You do have a point on 0W30 is better than 10W30 at startup in default. I forgotten all abt that liao until I re-read BobtheOilGuy again. This is however just one aspect of having 0W30 instead of 10W30. Most FS (0W rated should be FS liao coz mineral tak da that rating) here is actually hydrocracked highly refined mineral (Group 3) rather than true Ester or POA based fully synthetic thus VI addictives must be used.

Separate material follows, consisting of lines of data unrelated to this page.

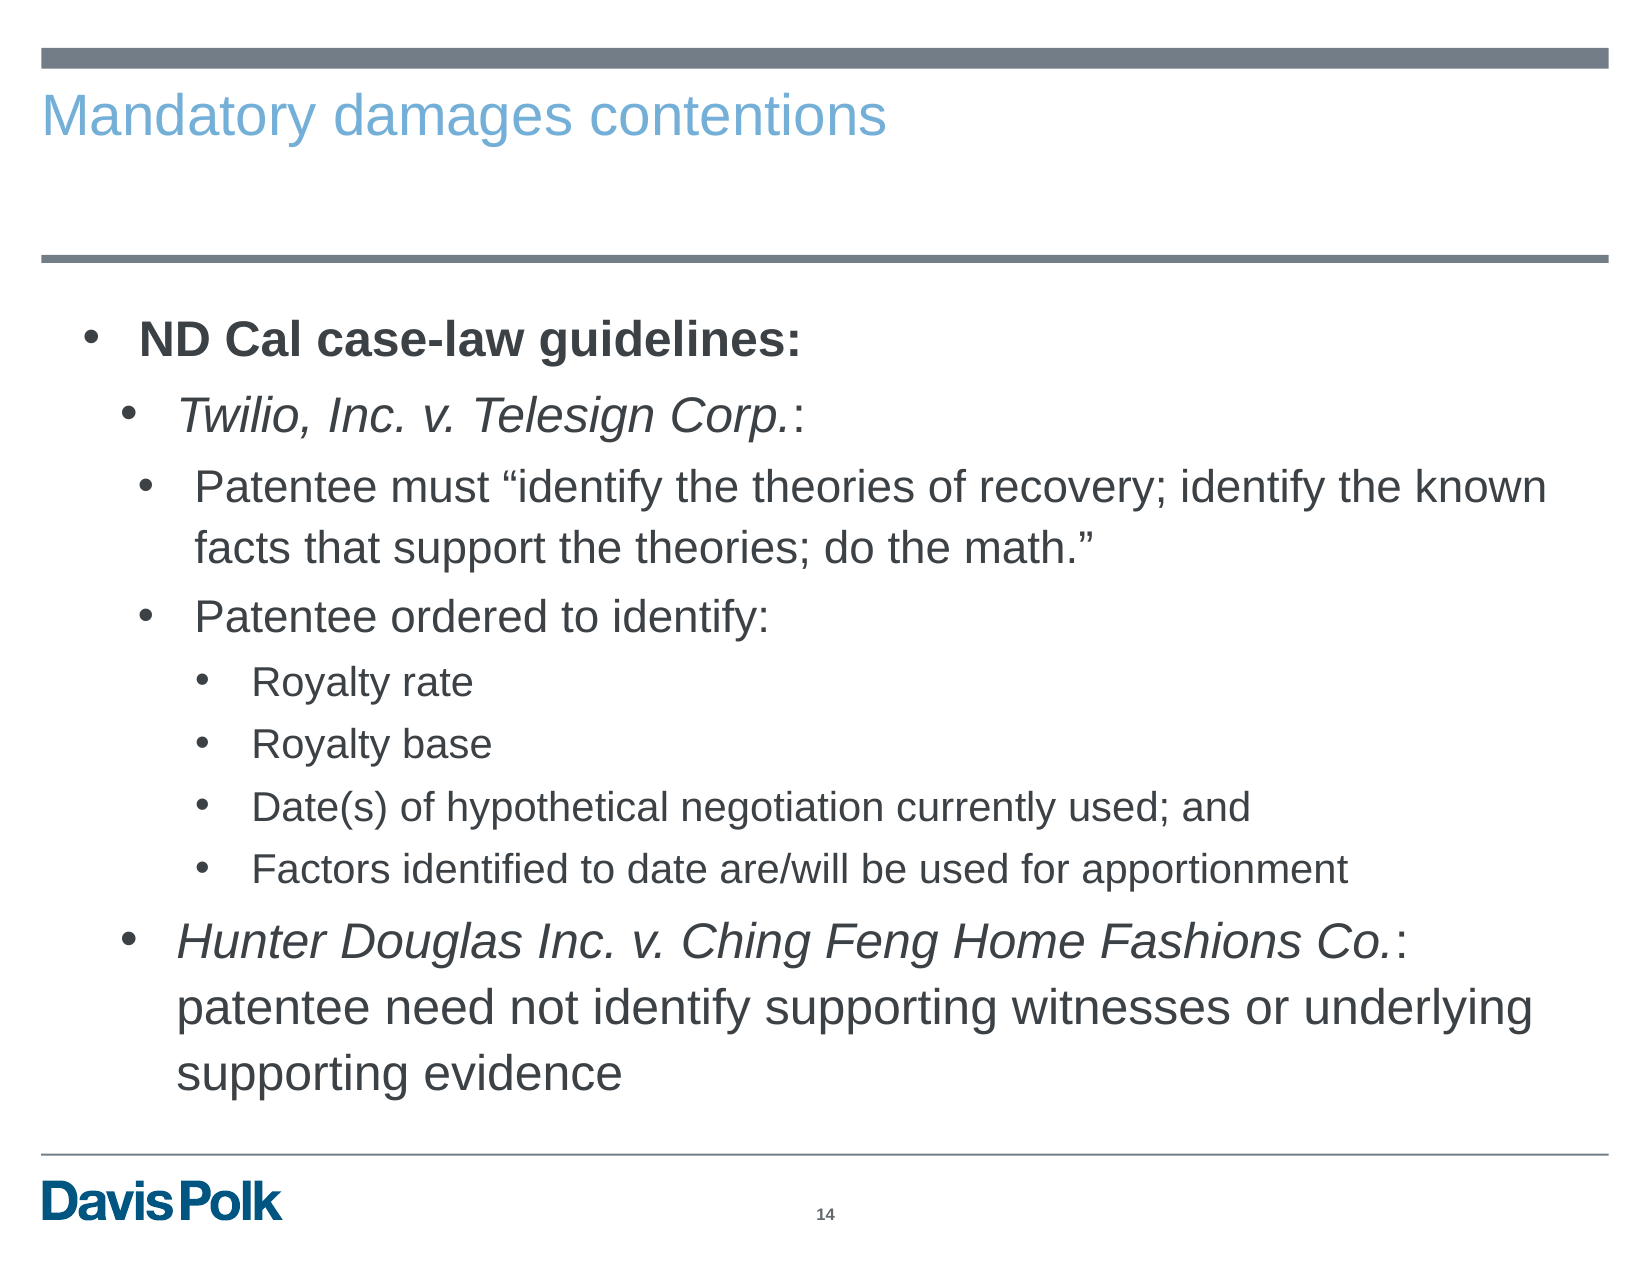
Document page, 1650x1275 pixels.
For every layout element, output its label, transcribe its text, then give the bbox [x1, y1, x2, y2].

list ND Cal case-law guidelines: Twilio, Inc. v. Telesign Corp.: Patentee must “identify the theories of recovery; identify the known facts that support the theories; do the math.” Patentee ordered to identify: Royalty rate Royalty base Date(s) of hypothetical negotiation currently used; and Factors identified to date are/will be used for apportionment Hunter Douglas Inc. v. Ching Feng Home Fashions Co.: patentee need not identify supporting witnesses or underlying supporting evidence [82, 300, 1568, 1118]
title Mandatory damages contentions [41, 84, 1609, 255]
slide_number 13 [757, 1195, 894, 1233]
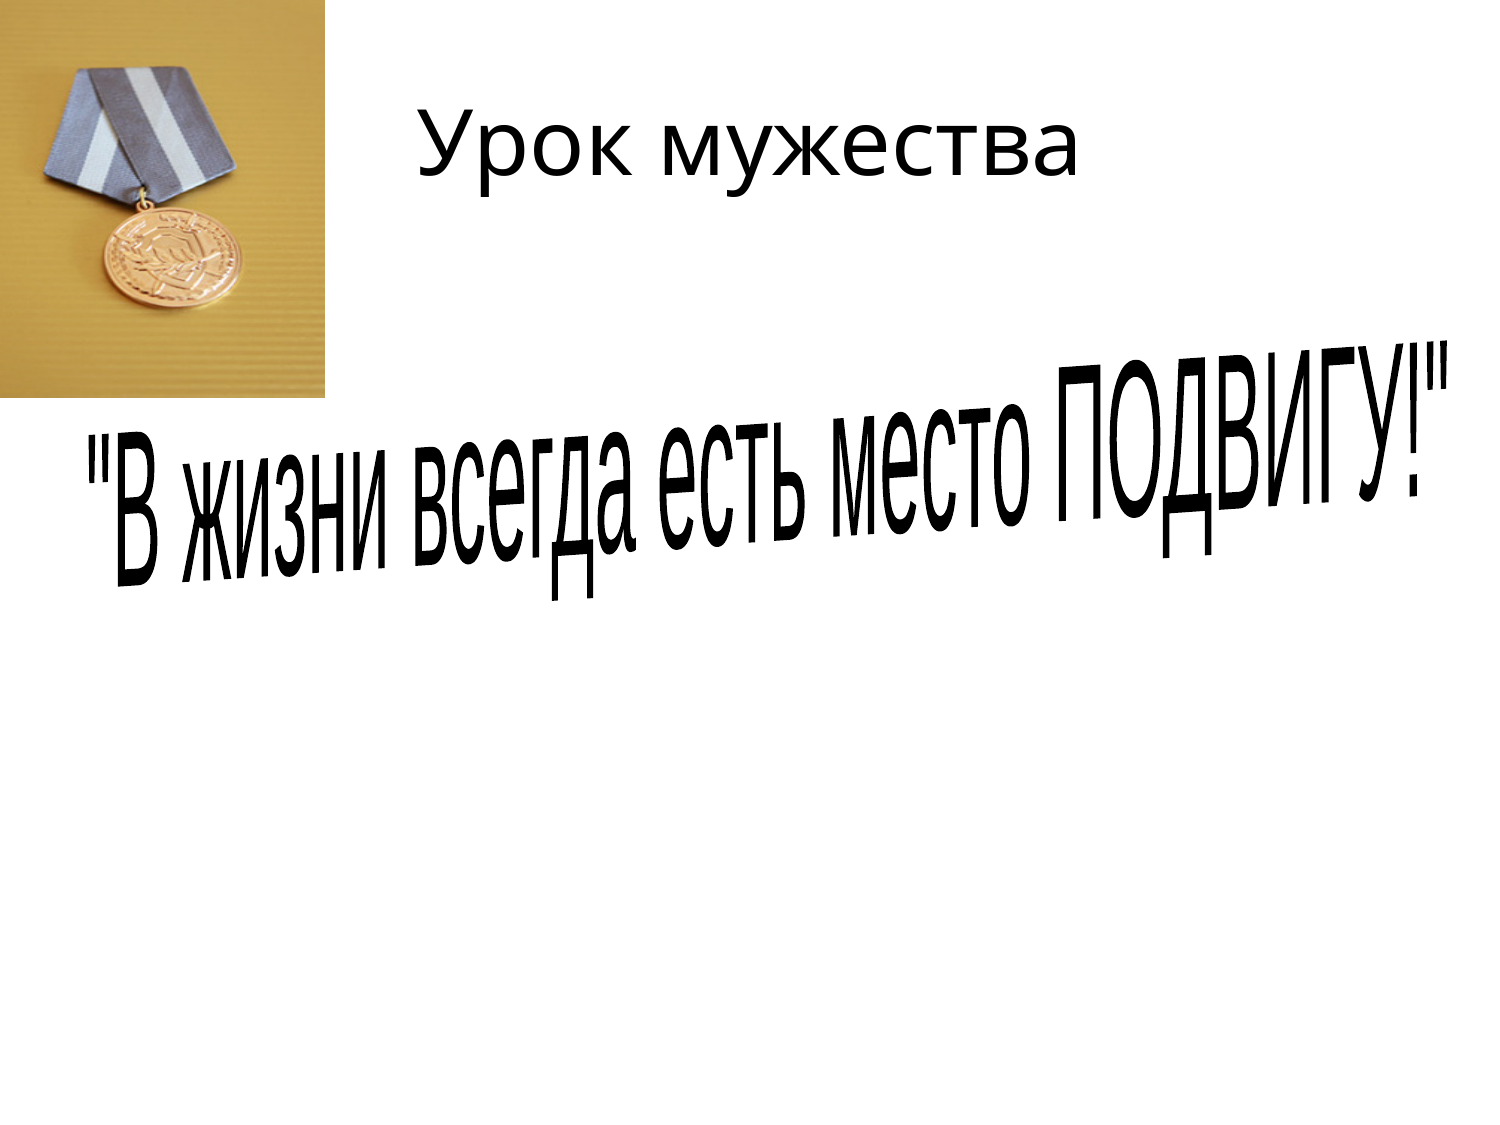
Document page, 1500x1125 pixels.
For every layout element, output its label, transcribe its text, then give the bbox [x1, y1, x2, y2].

title Урок мужества [330, 45, 1425, 233]
picture [0, 0, 325, 398]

Mineral starting viscosity without VI will rated 0 for OW30 and 5 for 5W30. To thin it further, VI is used to so that that it can reach weight 30 at operating temperature. The more VI is used, the more chances of addictives wearing out thus viscosity will go back to original rating (0 for 0W and 5 for 5W). Thus if the longer you used, the risk is greater that the starting viscosity will slowly moved back to original rating. Once back to original, 10W30 is definitely more thinner than 0W30. So key point, the wider the range between winter rating and normal temp rating, the more VII is used. The more VII used, the faster it will wear out after extended used due to the larger range.

However this is a mute point if you service your car on schedule. Then again, most FS here are 5W or 0W rated, very rare on 10W rated. So if compare 0W vs 10W, you're talking abt FS vs basic mineral, I would take FS anything as long as I can afford it. Anything better than 10W30 mineral due to its synthetic based contents and properties along with much cleaner mineral based stock. So in actual fact, comparing 10W vs 0W here is another mute point.

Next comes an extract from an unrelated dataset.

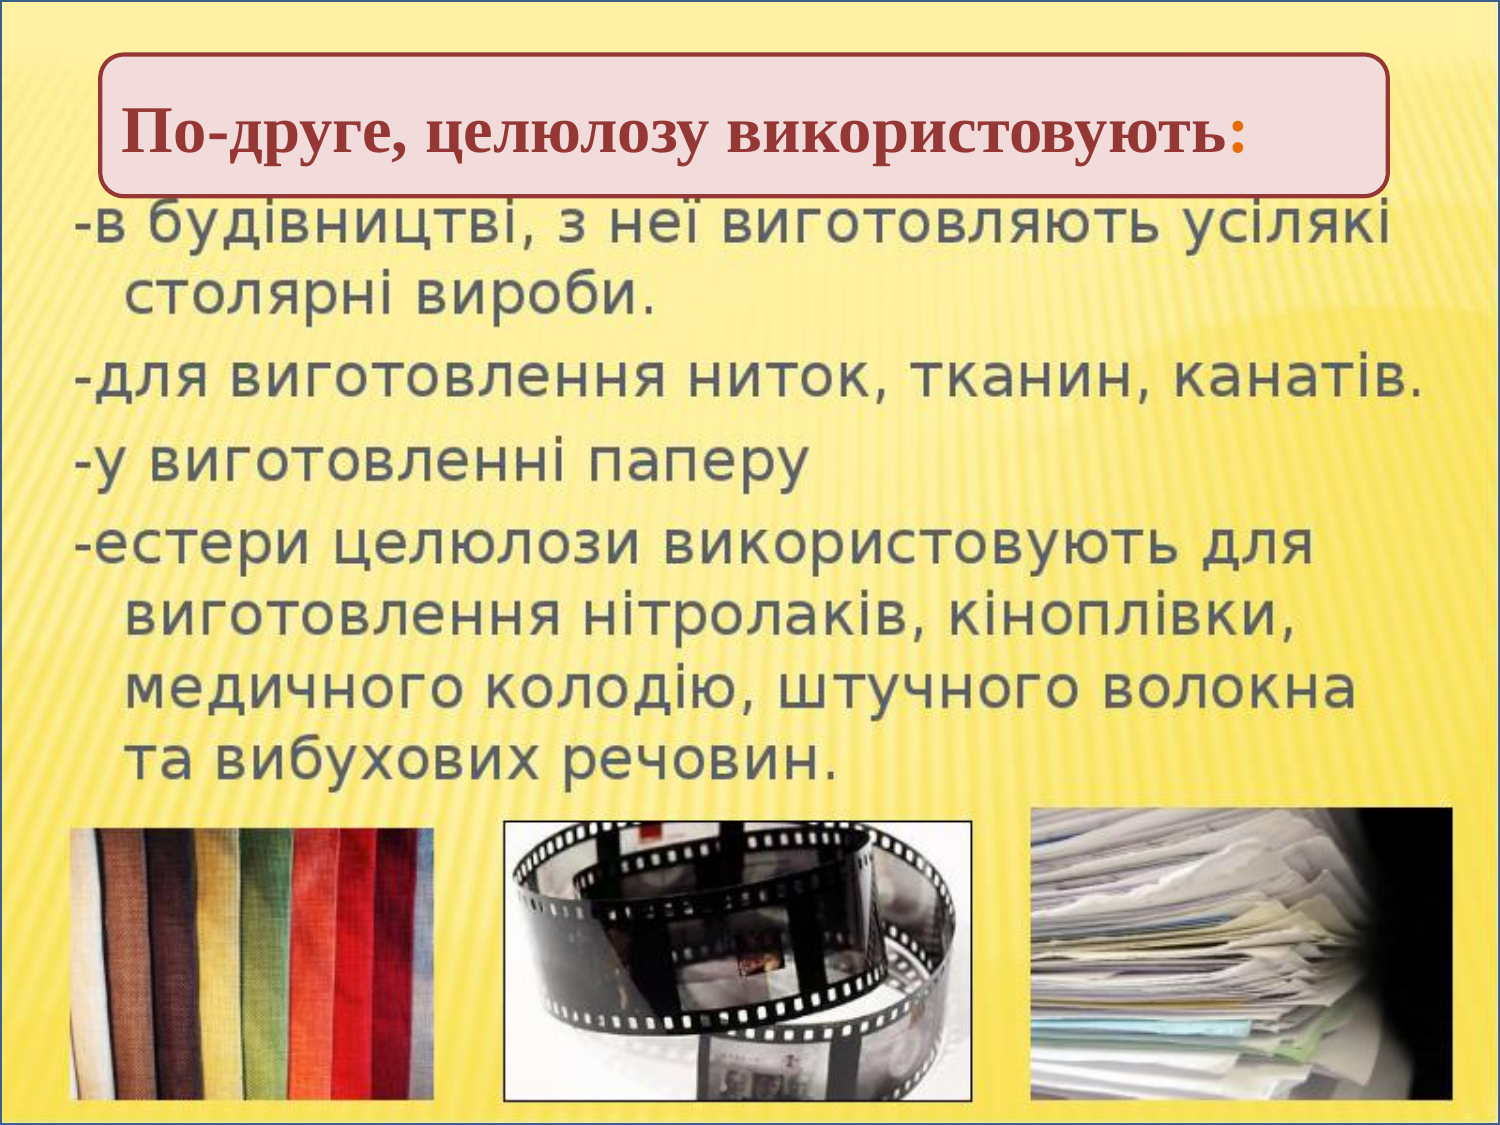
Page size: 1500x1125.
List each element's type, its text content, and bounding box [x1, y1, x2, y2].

However there is still debate going on if 10K and above mileage will wear out the addictives for our weather, driving conditions, humidity, dust that tends to contaminate and wear our eo faster than normal (vs most western countries where the articles are from).

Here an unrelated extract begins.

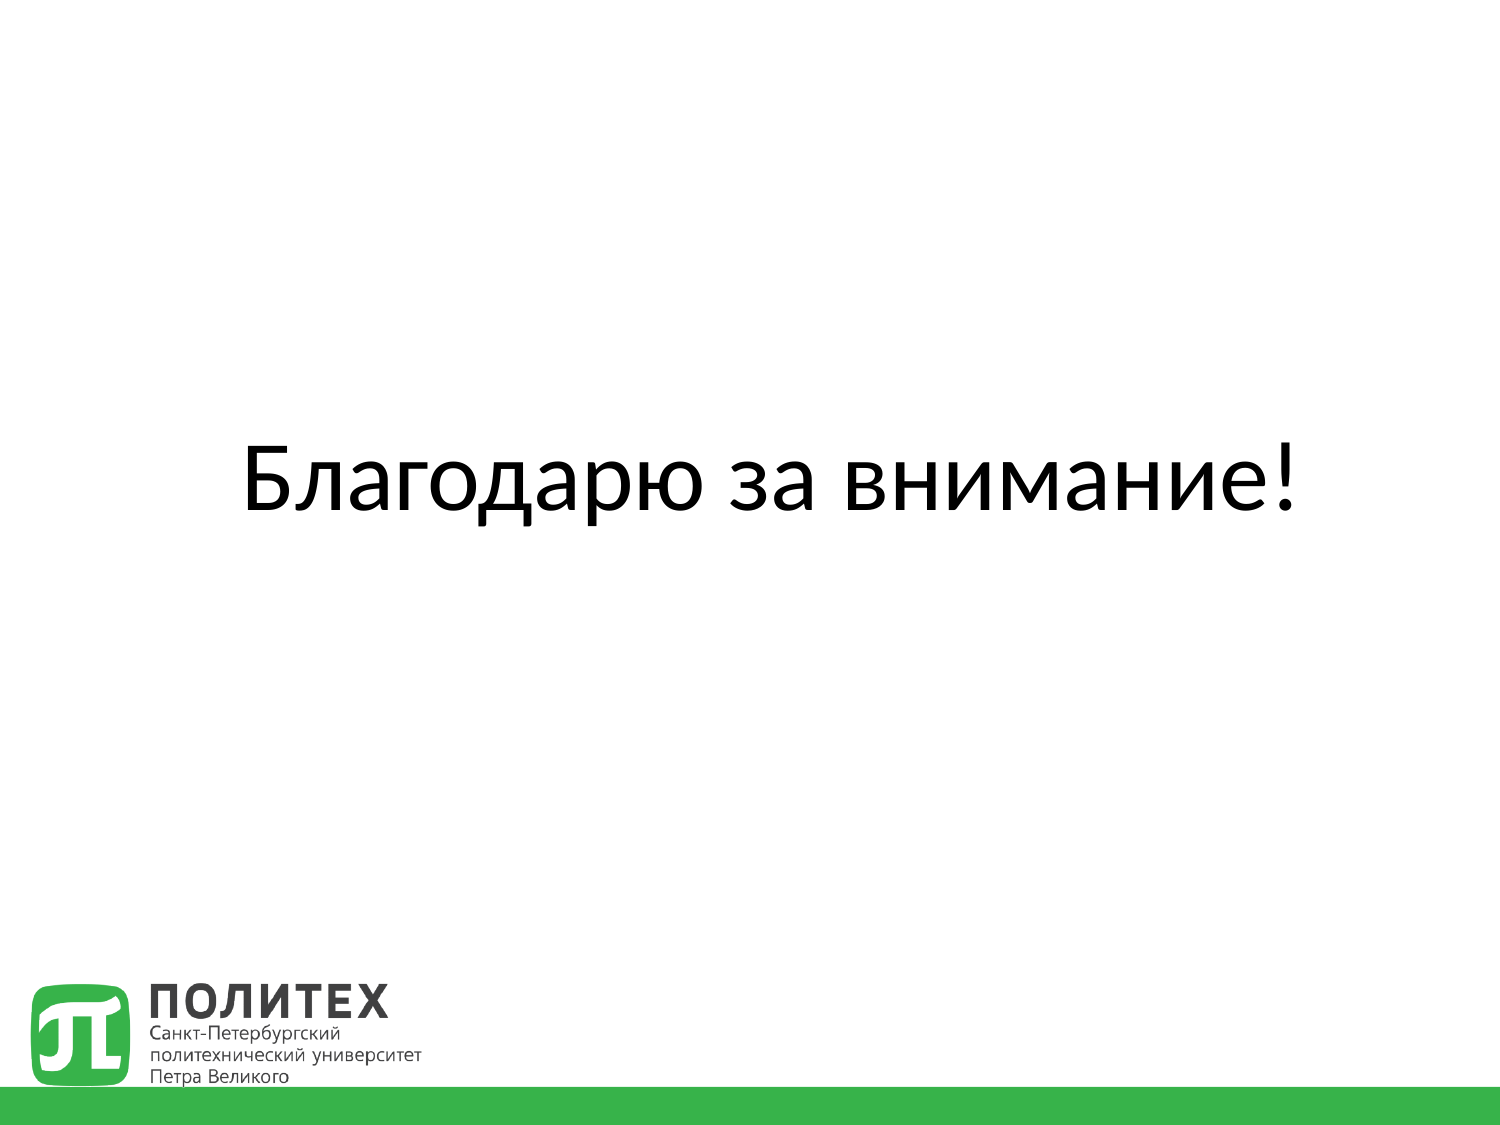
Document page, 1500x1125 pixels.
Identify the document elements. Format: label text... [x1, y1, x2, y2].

picture [29, 975, 422, 1091]
list Благодарю за внимание! [76, 302, 1427, 1046]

Secondly there are also some newer oil tech such as magnatec, even supposedly the new Havoline tech where lube residue will stick to components even during cold start that can minimized engine wear. This all adds up to allow multiple choices to reduce startup wear and choosing the most suitable eo viscosity and brands. So questions is......is 0W30 normal fs better than 5W30 fs with magnetized lube......? I don't know either.